*Work task:*
Look through the entries for the string "estamos", and copy each line that holds it.

(Provided information begins)

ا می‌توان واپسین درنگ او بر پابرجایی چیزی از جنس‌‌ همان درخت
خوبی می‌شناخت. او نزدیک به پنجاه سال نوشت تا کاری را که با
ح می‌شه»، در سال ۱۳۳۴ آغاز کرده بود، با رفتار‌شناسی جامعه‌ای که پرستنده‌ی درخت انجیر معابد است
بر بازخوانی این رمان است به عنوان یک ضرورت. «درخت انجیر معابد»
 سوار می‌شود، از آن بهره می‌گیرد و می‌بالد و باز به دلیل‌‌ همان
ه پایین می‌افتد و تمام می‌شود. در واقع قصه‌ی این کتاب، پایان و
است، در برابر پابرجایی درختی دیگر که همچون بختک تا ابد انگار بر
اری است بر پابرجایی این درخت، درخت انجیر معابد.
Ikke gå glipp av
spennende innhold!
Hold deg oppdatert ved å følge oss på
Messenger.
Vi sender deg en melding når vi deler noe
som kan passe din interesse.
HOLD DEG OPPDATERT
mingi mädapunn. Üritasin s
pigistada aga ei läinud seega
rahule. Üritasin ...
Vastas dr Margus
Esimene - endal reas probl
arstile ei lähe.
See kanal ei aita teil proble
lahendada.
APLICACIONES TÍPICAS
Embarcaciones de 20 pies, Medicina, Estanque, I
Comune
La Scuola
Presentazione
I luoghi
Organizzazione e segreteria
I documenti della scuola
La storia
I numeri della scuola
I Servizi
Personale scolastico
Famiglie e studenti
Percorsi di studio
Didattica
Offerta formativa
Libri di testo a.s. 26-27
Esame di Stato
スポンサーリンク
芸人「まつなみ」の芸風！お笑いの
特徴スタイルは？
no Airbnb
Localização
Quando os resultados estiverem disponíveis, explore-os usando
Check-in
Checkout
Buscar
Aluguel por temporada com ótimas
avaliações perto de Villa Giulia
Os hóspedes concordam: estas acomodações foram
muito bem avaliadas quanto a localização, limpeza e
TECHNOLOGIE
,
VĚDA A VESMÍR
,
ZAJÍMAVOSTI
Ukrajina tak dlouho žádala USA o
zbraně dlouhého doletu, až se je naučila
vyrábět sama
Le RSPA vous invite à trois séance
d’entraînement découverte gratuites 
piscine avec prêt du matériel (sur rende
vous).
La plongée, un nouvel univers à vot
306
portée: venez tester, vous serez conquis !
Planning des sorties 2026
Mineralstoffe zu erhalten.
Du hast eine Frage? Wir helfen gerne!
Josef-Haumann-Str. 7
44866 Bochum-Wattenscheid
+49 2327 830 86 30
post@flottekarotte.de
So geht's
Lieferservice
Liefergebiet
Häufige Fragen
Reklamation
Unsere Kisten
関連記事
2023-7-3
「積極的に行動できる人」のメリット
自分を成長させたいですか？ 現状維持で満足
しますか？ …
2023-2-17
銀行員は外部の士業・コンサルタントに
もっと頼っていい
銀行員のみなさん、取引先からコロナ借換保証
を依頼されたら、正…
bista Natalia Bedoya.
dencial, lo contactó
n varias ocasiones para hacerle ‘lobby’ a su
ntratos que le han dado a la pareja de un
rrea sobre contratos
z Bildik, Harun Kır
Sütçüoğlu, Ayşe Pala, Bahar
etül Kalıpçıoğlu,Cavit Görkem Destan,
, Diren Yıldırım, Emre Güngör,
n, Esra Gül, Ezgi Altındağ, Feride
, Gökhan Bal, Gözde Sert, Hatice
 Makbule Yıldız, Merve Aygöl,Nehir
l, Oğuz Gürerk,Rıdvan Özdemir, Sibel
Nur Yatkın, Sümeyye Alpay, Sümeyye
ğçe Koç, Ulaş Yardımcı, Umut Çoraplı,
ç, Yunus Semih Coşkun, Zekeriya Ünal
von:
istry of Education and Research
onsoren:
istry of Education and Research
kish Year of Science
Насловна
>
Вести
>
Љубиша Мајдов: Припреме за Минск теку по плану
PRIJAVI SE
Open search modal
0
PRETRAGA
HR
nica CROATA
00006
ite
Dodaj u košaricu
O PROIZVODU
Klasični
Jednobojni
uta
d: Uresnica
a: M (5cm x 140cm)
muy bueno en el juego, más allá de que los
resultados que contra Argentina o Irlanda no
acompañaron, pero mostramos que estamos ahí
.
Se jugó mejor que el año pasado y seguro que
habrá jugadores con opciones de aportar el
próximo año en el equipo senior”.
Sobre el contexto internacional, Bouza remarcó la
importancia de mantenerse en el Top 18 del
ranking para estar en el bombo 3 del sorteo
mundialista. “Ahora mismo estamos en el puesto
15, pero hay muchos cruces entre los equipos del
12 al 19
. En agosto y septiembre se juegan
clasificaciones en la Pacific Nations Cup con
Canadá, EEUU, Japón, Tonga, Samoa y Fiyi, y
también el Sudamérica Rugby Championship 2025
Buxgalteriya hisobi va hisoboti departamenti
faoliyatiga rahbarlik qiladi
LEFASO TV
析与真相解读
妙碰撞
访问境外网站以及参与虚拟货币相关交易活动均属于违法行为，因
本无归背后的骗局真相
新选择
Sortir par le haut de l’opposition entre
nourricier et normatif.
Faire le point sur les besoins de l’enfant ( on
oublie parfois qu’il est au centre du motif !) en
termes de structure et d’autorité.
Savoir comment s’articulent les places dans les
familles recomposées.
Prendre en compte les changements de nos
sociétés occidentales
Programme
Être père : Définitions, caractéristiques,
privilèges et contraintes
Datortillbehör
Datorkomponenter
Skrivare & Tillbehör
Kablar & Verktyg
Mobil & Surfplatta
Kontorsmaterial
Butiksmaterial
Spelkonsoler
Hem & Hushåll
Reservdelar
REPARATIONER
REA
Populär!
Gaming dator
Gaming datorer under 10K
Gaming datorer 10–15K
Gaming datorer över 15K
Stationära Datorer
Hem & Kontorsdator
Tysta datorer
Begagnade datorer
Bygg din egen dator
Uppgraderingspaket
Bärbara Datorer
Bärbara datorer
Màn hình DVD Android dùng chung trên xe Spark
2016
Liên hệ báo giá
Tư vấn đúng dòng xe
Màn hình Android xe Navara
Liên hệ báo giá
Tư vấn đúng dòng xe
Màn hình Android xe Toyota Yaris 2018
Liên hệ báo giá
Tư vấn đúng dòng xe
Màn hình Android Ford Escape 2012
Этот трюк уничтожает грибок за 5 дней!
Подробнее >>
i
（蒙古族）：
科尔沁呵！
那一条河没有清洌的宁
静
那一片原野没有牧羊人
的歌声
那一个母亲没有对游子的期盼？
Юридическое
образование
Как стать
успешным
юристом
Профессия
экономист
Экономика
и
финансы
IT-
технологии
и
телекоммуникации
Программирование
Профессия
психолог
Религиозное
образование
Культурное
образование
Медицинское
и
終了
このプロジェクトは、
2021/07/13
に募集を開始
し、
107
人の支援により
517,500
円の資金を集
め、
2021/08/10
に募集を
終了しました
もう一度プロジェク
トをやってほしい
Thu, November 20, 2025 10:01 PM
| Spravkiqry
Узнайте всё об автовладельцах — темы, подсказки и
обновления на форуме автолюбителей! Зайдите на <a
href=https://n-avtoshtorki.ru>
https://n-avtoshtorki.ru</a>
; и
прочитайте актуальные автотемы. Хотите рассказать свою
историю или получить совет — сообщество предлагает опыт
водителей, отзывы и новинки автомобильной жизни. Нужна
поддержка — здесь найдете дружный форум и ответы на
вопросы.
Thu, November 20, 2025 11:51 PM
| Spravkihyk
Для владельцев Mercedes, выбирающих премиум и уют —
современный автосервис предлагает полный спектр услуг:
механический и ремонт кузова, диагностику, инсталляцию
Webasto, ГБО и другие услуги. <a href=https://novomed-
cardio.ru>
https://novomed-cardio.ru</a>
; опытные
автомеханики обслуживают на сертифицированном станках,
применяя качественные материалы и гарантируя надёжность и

(Provided information ends)

*Answer to the exercise:*
acompañaron, pero mostramos que estamos ahí
mundialista. “Ahora mismo estamos en el puesto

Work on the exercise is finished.